The type for kinds of relative references. Represents this alternation.

type kind =
  1. | Absolute
  2. | Relative of relative_kind

The type for kinds of URLs. Represents this this alternation.

val kind : t -> kind

kind u determines the kind of u. It decides that u is absolute if u starts with a scheme and :.

Operations

val of_url : t -> ?scheme:scheme option -> ?authority:Authority.t option -> ?path:path option -> ?query:query option -> ?fragment:fragment option -> unit -> t

of_url u () is a new url whith unspecified components defaulting to those of u. If specified with None the given component is deleted.

val append : t -> t -> t

append root u is u if kind u is Absolute. Otherwise uses root to make it absolute according to its relative_kind. The result is guaranteed to be absolute if root is, the result may be surprising or non-sensical if root isn't (FIXME can't we characterize that more ?).

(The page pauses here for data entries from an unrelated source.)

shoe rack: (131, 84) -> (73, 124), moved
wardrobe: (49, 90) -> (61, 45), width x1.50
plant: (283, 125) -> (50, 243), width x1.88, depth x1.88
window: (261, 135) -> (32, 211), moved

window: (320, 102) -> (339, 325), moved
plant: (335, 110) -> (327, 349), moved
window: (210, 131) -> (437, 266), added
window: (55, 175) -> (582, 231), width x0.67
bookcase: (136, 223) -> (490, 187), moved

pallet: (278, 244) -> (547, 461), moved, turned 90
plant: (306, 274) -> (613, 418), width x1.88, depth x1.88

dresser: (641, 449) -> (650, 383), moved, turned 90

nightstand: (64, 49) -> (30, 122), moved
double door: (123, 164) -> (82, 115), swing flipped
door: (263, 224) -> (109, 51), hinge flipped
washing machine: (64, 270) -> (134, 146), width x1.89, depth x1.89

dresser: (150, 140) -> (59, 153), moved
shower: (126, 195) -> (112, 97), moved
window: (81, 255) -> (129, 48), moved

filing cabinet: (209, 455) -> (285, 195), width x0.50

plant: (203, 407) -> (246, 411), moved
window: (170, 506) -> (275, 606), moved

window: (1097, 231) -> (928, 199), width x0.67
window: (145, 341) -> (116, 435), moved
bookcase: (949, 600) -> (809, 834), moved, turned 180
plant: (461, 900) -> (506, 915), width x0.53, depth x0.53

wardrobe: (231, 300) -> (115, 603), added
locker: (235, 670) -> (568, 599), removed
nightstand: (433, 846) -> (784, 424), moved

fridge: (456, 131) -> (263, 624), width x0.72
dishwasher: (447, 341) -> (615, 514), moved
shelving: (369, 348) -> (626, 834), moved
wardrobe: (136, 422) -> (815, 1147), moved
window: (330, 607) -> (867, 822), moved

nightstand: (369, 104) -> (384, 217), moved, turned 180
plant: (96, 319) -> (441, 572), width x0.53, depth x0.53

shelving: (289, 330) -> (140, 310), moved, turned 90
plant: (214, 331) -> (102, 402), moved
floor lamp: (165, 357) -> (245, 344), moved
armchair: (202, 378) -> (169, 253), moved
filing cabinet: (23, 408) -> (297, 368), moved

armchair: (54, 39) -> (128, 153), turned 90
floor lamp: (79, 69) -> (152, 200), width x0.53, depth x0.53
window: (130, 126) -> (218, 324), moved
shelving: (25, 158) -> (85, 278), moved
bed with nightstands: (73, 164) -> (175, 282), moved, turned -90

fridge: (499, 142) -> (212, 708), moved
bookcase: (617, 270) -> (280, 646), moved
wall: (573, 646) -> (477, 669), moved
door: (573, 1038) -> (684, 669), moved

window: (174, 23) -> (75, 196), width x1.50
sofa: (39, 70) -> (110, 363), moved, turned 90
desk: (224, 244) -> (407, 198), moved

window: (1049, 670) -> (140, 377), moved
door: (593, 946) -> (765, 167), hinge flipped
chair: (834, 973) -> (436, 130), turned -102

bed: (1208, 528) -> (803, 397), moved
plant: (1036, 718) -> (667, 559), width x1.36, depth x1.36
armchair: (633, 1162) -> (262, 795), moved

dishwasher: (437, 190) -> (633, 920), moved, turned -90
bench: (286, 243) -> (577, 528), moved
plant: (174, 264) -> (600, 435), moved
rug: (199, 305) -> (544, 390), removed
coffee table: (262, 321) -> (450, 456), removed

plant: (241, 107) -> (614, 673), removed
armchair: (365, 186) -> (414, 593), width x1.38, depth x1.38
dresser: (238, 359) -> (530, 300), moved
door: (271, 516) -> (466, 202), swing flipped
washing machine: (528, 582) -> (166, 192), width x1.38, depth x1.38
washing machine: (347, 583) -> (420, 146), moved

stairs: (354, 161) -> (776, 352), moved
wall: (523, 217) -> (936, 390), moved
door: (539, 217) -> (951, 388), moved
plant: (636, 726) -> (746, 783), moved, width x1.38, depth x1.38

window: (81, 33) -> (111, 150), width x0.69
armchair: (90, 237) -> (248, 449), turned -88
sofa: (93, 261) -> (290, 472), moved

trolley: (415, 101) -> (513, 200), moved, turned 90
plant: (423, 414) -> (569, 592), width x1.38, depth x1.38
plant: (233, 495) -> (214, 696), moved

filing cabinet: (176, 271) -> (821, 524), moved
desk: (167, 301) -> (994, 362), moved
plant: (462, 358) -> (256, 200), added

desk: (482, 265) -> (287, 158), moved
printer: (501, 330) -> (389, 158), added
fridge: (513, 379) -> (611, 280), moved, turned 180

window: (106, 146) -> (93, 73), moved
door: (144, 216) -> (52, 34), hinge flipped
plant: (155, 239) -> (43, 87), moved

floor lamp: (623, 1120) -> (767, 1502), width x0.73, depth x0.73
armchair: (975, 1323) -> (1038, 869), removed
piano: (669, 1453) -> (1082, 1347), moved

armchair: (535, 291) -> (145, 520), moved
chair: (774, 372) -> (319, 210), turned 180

val to_absolute : scheme:scheme -> root_path:path option -> t -> t

to_absolute ~scheme ~root_path transforms u depending on the value of kind u:

  • If Absolute then this is u itself.
  • If Relative Scheme then u is given the scheme scheme.
  • If Relative Absolute_path then u is given the scheme scheme.
  • If Relative Relative_path then u is given the scheme scheme and the path of u is prepended by root_path (if any).
  • If Relative Empty then u is given the scheme scheme and the path is root_path (if any).

Percent encoding

val is_likely_percent_decoded : t -> bool

is_likely_percent_decoded u tries to guess if u is percent decoded. It returns

  • true if there is a byte in u such that Char.Ascii.is_graphic is false.
  • false otherwise. In this case u is likely encoded or needs no encoding.

If u is the result of Percent.encode Uri this always returns false but on foreign data the test mail fail e.g. it wrongly returns false on http://example.org/zoom/100%.

Note. This function can likely be improved.

module Percent : sig ... end

Percent-encoding codecs according to RFC 3986.

Predicates and comparisons

val equal : t -> t -> bool

equal tests URLs for binary equality.

val compare : t -> t -> int

compare is a total order on URLs compatible with equal.

Converting

val to_endpoint : supported_schemes:(scheme * Authority.port) list -> t -> ([> `Host of Authority.host * Authority.port ], string) Stdlib.result

to_endpoint ~supported_scheme url:

  • Ok (`Host (host, port)) iff url has a scheme and it can be found in supported_schemes and url has an authority. The host value is the Authority.host and port the Authority.port or the default port specified in supported_schemes if absent.
  • Error _, if url has no scheme or that it can't be found in supported_schems or if url has no authority. The error message is of the form "URL <url>: …"

Raises Invalid_argument if supported_schemes is empty.

Formatting

val pp : Stdlib.Format.formatter -> t -> unit

pp formats an URL. For now this is just Format.pp_print_string.

val pp_kind : Stdlib.Format.formatter -> kind -> unit

pp_kind formats an unspecified representation of kinds.

Scraping

val list_of_text_scrape : ?root:t -> string -> t list

list_of_text_scrape ?root s roughly finds absolute and relative URLs in the ASCII compatible (including UTF-8) textual data s by looking in order:

  1. For the next href or src substring then tries to parses the content of an HTML attribute. This may result in relative or absolute paths.
  2. For the next http substrings in s and then delimits an URL depending on the previous characters and checks that the delimited URL starts with http:// or https://.

Relative URLs are appended to root if provided. Otherwise they are kept as is. The result may have duplicates.